Il lui releva le menton et la força à le regarder. Elle sentit un frisson la parcourir, le même qu'elle avait ressenti 4 ans plus tôt à Paris. Le même qui l'avait poussé à sauter le pas, à franchir la frontière. Il essuya ses larmes avec le revers de sa main.

- Tu ne m'as pas perdu. Je suis là, je serais toujours là pour toi, tu n'as pas oublié ?

- Je me suis convaincue que... Emma a égayé ma vie, mais...

- Je n'ai pas changé...

Elle l'interrompit en l'embrassant, timidement d'abord, puis elle laissa toute sa frustration s'exprimer. Il l'a prit dans ses bras, la souleva de terre et très lentement il répondit à son baiser, et il la déposa sur le canapé. Elle réussit à se dégager et s'assit sur ses genoux et colla son front au sien en le regardant intensément.
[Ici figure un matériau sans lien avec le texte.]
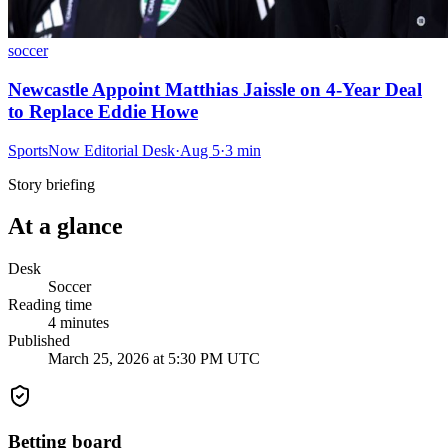
soccer
Newcastle Appoint Matthias Jaissle on 4-Year Deal
to Replace Eddie Howe
SportsNow Editorial Desk
·
Aug 5
·
3
min
Story briefing
At a glance
Desk
Soccer
Reading time
4
minutes
Published
March 25, 2026 at 5:30 PM UTC
Betting board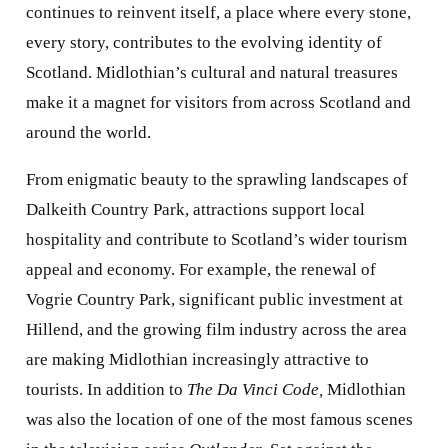
continues to reinvent itself, a place where every stone,
every story, contributes to the evolving identity of
Scotland. Midlothian’s cultural and natural treasures
make it a magnet for visitors from across Scotland and
around the world.
From enigmatic beauty to the sprawling landscapes of
Dalkeith Country Park, attractions support local
hospitality and contribute to Scotland’s wider tourism
appeal and economy. For example, the renewal of
Vogrie Country Park, significant public investment at
Hillend, and the growing film industry across the area
are making Midlothian increasingly attractive to
tourists. In addition to
The Da Vinci Code,
Midlothian
was also the location of one of the most famous scenes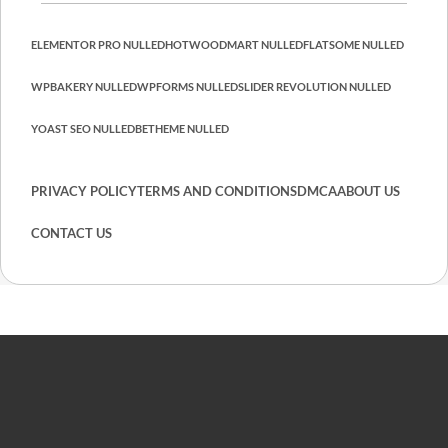
ELEMENTOR PRO NULLED
HOT
WOODMART NULLED
FLATSOME NULLED
WPBAKERY NULLED
WPFORMS NULLED
SLIDER REVOLUTION NULLED
YOAST SEO NULLED
BETHEME NULLED
PRIVACY POLICY
TERMS AND CONDITIONS
DMCA
ABOUT US
CONTACT US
- Aime-moi, encore ! J'ai besoin de toi.

- Je n'ai jamais cessé de t'aimer, Lil.

- Et moi, je crois bien que je t'...

- Chut ! Je veux le découvrir ça ! Fit-il en posant sa main sur la bouche de la jeune femme.

Il l'embrassa tendrement, essuyant les larmes de celle qu'il aimait. Et tout en caresses, ils laissèrent leur passion longtemps contenue s'exprimer. Le lendemain, Emma se leva et trouva le plus beau des cadeaux de Noël. Ses parents étaient enlacés sur le canapé et dormaient.